How might the EU react?

All of this is such a radical structuring as to amount to a new protocol without admitting as much. The EU has already said it will not renegotiate the protocol and can be guaranteed to resist the new proposals. When asked how the UK will react to a blank refusal by Brussels to even discuss the proposals, No. 10’s line is that ‘the EU will move’. This may sound Micawberish, but the EU would be wise to reset the Northern Ireland arrangements in order to get a rapidly deteriorating political difficulty off their backs. The threat to the EU’s single market is small and growing opposition from both Whitehall, and from a newly confident and more determined DUP, mean that the difficulties will only get worse in the Autumn and beyond.

Relying on EU goodwill or even EU good sense has not hitherto been a productive tactic in what is more an acrimonious divorce than a normal trade negotiation. Even if No. 10 does not wish to discuss how it will manage EU intransigence, the rest of us should speculate on how this game will play out. No.10 privately says it is determined to push through radical reforms that restore territorial integrity and thus replace what is seen as a Theresa May era protocol. Northern Ireland is described as the PM’s second priority after Covid and he is said to be angry at the EU unwillingness to reform unnecessarily damaging trade arrangements.

Sensible heads in Brussels, Berlin and Paris may decide that this is a clash they probably cannot win because checks have to be operated by the British and in any case the new DUP leader says he will not operate the current protocol. Although agreement would be a major climbdown from the current EU position of no renegotiation, a wise step would be quick recognition that the UK is serious about protecting the EU’s single market and that any reasonable arrangements to achieve this are acceptable.

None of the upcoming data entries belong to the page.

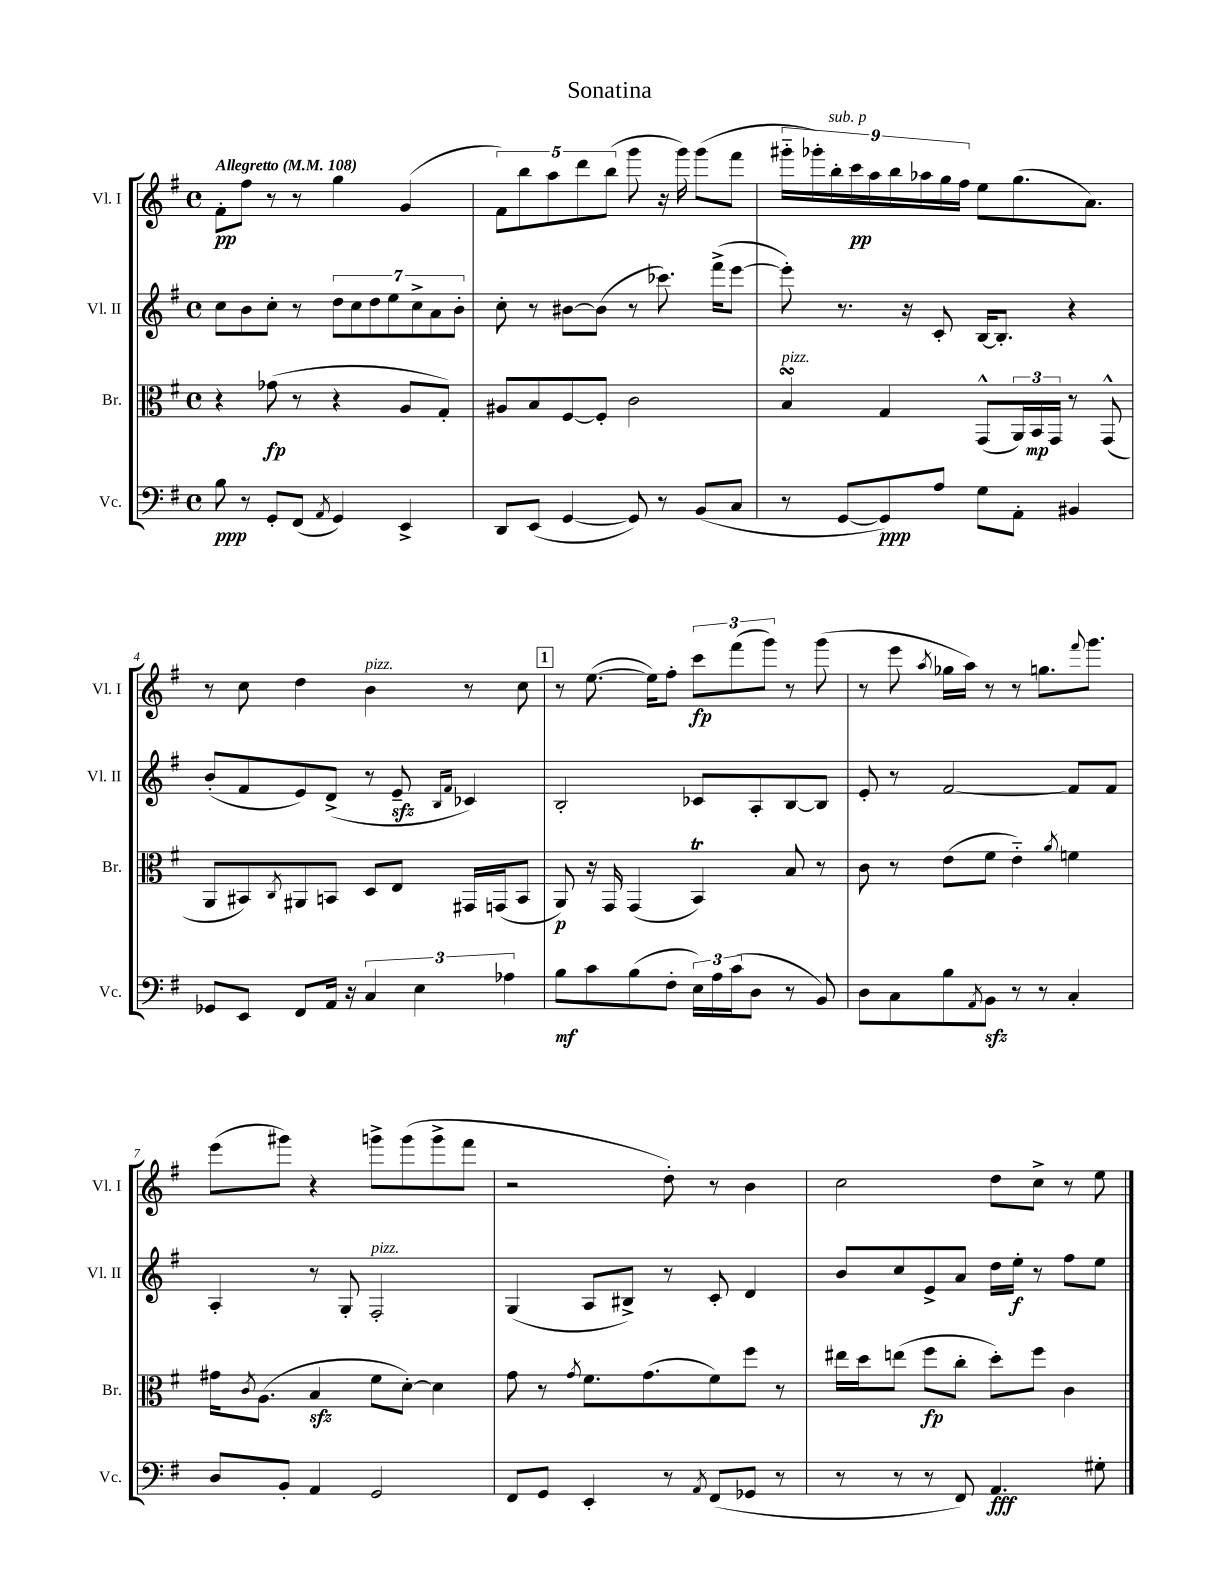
\header { title = "Sonatina" }
<<
\new StaffGroup <<
\new Staff = "s0" \with { instrumentName = "Vl. I" shortInstrumentName = "Vl. I" } {
    \clef treble \key g \major \defaultTimeSignature \time 4/4 \tempo "Allegretto" 4 = 108
    fis'8-.\pp fis''8 r8 r8 g''4 g'4( |
    \tuplet 5/4 { fis'8) b''8 a''8 d'''8 b''8( } g'''8 r16 g'''16) g'''8( fis'''8 |
    \tuplet 9/8 { gis'''16-_ ges'''16-.) b''16-.^\markup { \italic "sub. p" } c'''16\pp a''16 b''16 aes''16 g''16 fis''16 } e''8 g''8.( a'8.) |
    r8 c''8 d''4 b'4^\markup { \italic "pizz." } r8 c''8 |
    \mark \markup { \box "1" } r8 e''8.~( e''16) fis''8-. \tuplet 3/2 { c'''8\fp fis'''8( g'''8) } r8 g'''8( |
    r8 e'''8 \acciaccatura { a''8 } ges''16 a''16) r8 r8 g''8. \appoggiatura { fis'''8 } g'''8. |
    e'''8( gis'''8) r4 g'''8-> g'''8( g'''8-> fis'''8 |
    r2 d''8-.) r8 b'4 |
    c''2 d''8 c''8-> r8 e''8 \bar "|." |
}
\new Staff = "s1" \with { instrumentName = "Vl. II" shortInstrumentName = "Vl. II" } {
    \clef treble \key g \major \defaultTimeSignature \time 4/4
    c''8 b'8 c''8-. r8 \tuplet 7/4 { d''8 c''8 d''8 e''8 c''8-> a'8 b'8-. } |
    c''8-. r8 bis'8~ bis'8( r8 ces'''8.) fis'''16->( e'''8~ |
    e'''8-.) r8. r16 c'8-. b16~ b8.-. r4 |
    b'8-.( fis'8 e'8) d'8->( r8 e'8--\sfz \grace { b16 fis'16 } ces'4) |
    \mark \markup { \box "1" } b2-. ces'8 a8-. b8~ b8 |
    e'8-. r8 fis'2~ fis'8 fis'8 |
    a4-. r8 g8-. fis2-.^\markup { \italic "pizz." } |
    g4( a8 bis8->) r8 c'8-. d'4 |
    b'8 c''8 e'8-> a'8 d''16 e''16-.\f r8 fis''8 e''8 \bar "|." |
}
\new Staff = "s2" \with { instrumentName = "Br." shortInstrumentName = "Br." } {
    \clef alto \key g \major \defaultTimeSignature \time 4/4
    r4 ges'8\fp( r8 r4 a8 g8-.) |
    ais8 b8 fis8~ fis8-. c'2 |
    b4\turn^\markup { \italic "pizz." } g4 g,8-^( \tuplet 3/2 { a,16) b,16\mp g,16 } r8 g,8-^( |
    a,8 bis,8) \acciaccatura { c8 } ais,8 b,8 d8 e8 gis,16 g,16( b,8 |
    \mark \markup { \box "1" } a,8\p) r16 g,16 g,4( b,4\trill) b8 r8 |
    c'8 r8 e'8( fis'8 e'4-_) \acciaccatura { a'8 } f'4 |
    gis'16 \acciaccatura { c'8 } a8.( b4\sfz fis'8 d'8~-.) d'4 |
    g'8 r8 \acciaccatura { g'8 } fis'8. g'8.( fis'8) fis''8 r8 |
    eis''16 d''16 e''8( fis''8\fp c''8-. d''8-.) fis''8 c'4 \bar "|." |
}
\new Staff = "s3" \with { instrumentName = "Vc." shortInstrumentName = "Vc." } {
    \clef bass \key g \major \defaultTimeSignature \time 4/4
    b8\ppp r8 g,8-. fis,8( \acciaccatura { a,8 } g,4) e,4-> |
    d,8 e,8( g,4~ g,8) r8 b,8( c8 |
    r8 g,8~ g,8\ppp) a8 g8 a,8-. bis,4 |
    ges,8 e,8 fis,8 a,16 r16 \tuplet 3/2 { c4 e4 aes4 } |
    \mark \markup { \box "1" } b8\mf c'8 b8( fis8-. \tuplet 3/2 { e16) a16 c'16( } d8 r8 b,8) |
    d8 c8 b8 \acciaccatura { a,8 } b,8\sfz r8 r8 c4-. |
    d8 b,8-. a,4 g,2 |
    fis,8 g,8 e,4-. r8 \acciaccatura { a,8 } fis,8( ges,8 r8 |
    r8 r8 r8 fis,8) a,4.\fff gis8-. \bar "|." |
}
>>
>>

The current Protocol establishes the outer economic border of the EU in the Irish Sea and thus within the UK, a unique arrangement unthinkable anywhere else. Because it is a complete trade border, albeit uniquely operated by a third country, this considerably simplifies legal matters for the EU, but not unexpectedly causes severe political difficulties. The last thing the EU wants is to reopen the legal complexities, but it should accept that this is what it must now do.

What happens if the EU blankly refuses to renegotiate?  The UK still has article 16 in reserve as an option. It is narrower than the command paper proposals and almost as controversial but is a legal part of the existing Protocol and there is little Brussels can do to prevent the UK simply suspending important aspects of the current trade arrangements. In effect this could constitute the standstill proposed in the White paper.  This would constitute a temporary stand-off but could drift into permanence depriving the EU of the necessary protections to their single market. Since this would cause the EU few real difficulties it would reinforce the British case that the complex arrangements of the current Protocol are unnecessary.

What if the EU took retaliatory actions under the Withdrawal Agreement? If these amounted to a trade war with tariffs or quotas on a selection of UK exports the UK could survive these. The EU has more to lose from a trade war because of the current imbalance of UK-EU trade. If the EU attempted to use other agreements such as aircraft landing rights the situation would be more serious, but since this would constitute a serious breach between friendly democratic neighbours it sounds too draconian to be applicable to a peripheral dispute about tiny amounts of trade on the island of Ireland. No 10 is naturally keen not to get into these deep waters and hence the careful language of the command paper. It will seek to play this long, but with an Assembly election due in Northern Ireland next May, the timescale is not infinite.